Si la chute de Bachar el Assad n’est qu’un épisode de plus dans une cruelle guerre relancée, qui est encore très loin de son terme, les commentaires occidentaux et notamment français montrent une effarante méconnaissance de la géopolitique, et aussi du Moyen-Orient. Il y a toutes les chances que nous nous en mordions bientôt les doigts.
La rapide attaque du groupe djihadiste syrien Hayat Tahrir al-Sham (HTS), menée avec audace depuis Idlib sur Alep, jusqu’à la prise de Damas et la chute du régime de Bachar el Assad en quelques jours, a plusieurs causes :
- une opportunité, attendue et préparée de longue date, offerte par plusieurs facteurs qui aujourd’hui se conjuguent :
- l’affaiblissement, momentané ou non, de « l’arc chiite » composé par l’Iran d’un côté et le Hezbollah libanais de l’autre, tous deux très engagés dans le théâtre principal de leur guerre contre Israël
- l’absence et/ou le désintérêt possible de la Russie, occupée elle aussi, prioritairement, par la fin de son opération en Ukraine,
- une perte de légitimité de Bachar vis-à-vis de son propre peuple
- une ambition, celle de la Turquie, qui rêve de reconstituer progressivement son ancien empire ottoman
- une nécessité, celle d’Israël, de desserrer la « mâchoire » imposée par l’Iran, celle du quadruple conflit incluant le Hamas, le Hezbollah, le Yemen et l’Iran lui-même
- enfin une stratégie, celle de l’Etat profond démocrate américain, qui cherche, dans cette période qui précède de peu l’arrivée de Trump au pouvoir, à allumer tous les brasiers possibles partout sur la planète, de façon à lui « savonner la planche » et à rendre l’oeuvre de pacification à laquelle il s’est engagé la plus difficile et la plus problématique possible.

§ **Consignes**
a) Selon le texte sur la chute de Bachar el Assad, depuis quelle ville le groupe Hayat Tahrir al-Sham a-t-il mené son attaque ?
b) Poursuivez le texte sur la chute de Bachar el Assad à partir de sa dernière phrase.
Les données n'ont aucun lien avec le texte.

§ **Les données**
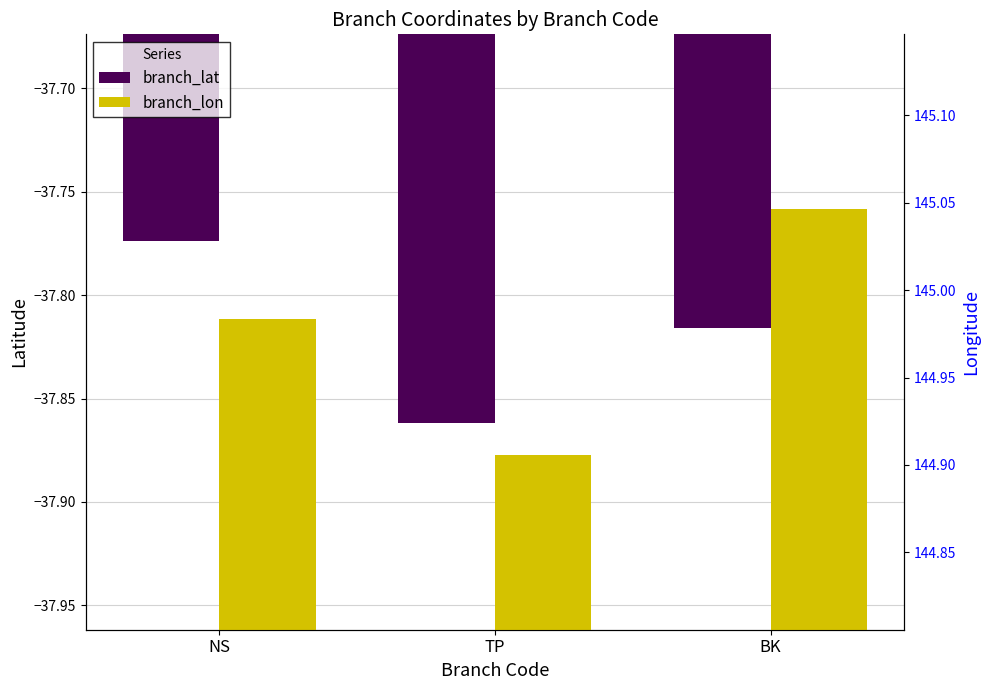

Which series has the largest range (max minus min)?

branch_lon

§ **Réponses**
a) Depuis Idlib.

b)
Bachar n’était pas un enfant de choeur certainement, mais sans doute pas non plus le pire des « dictateurs sanguinaires » que nos médias et intellectuels aimaient tant dénoncer, alors même que nos propres régimes condamnent les peuples, par leurs décisions ou leurs silences, à des millions de morts. Il avait su résister, en 2011, aux affreuses révolutions fomentées par Obama, si poétiquement nommées « printemps arabes ». Avec l’aide décisive des Russes, des Pasdarans iraniens et du Hezbollah, il avait pu sauver son régime alaouite. Mais sans doute n’a-t-il pas, ensuite, fait suffisamment œuvre de fermeté pour reconstruire son pays. Bien que très peu islamiste, religieusement très modéré et respectueux des minorités chrétiennes en particulier (10% de la population), il n’avait cessé, après la guerre, de subir malgré tout l’opprobre de l’occident, et en particulier celui de la France. Celle-ci suivait en cela, comme un caniche, une obsession américaine : chasser les russes de la Méditerranée orientale, en leur faisant perdre leurs bases aériennes et navales stratégiques de Lattaquié et de Tartous. Car c’est là tout le fond de l’affaire, depuis le début.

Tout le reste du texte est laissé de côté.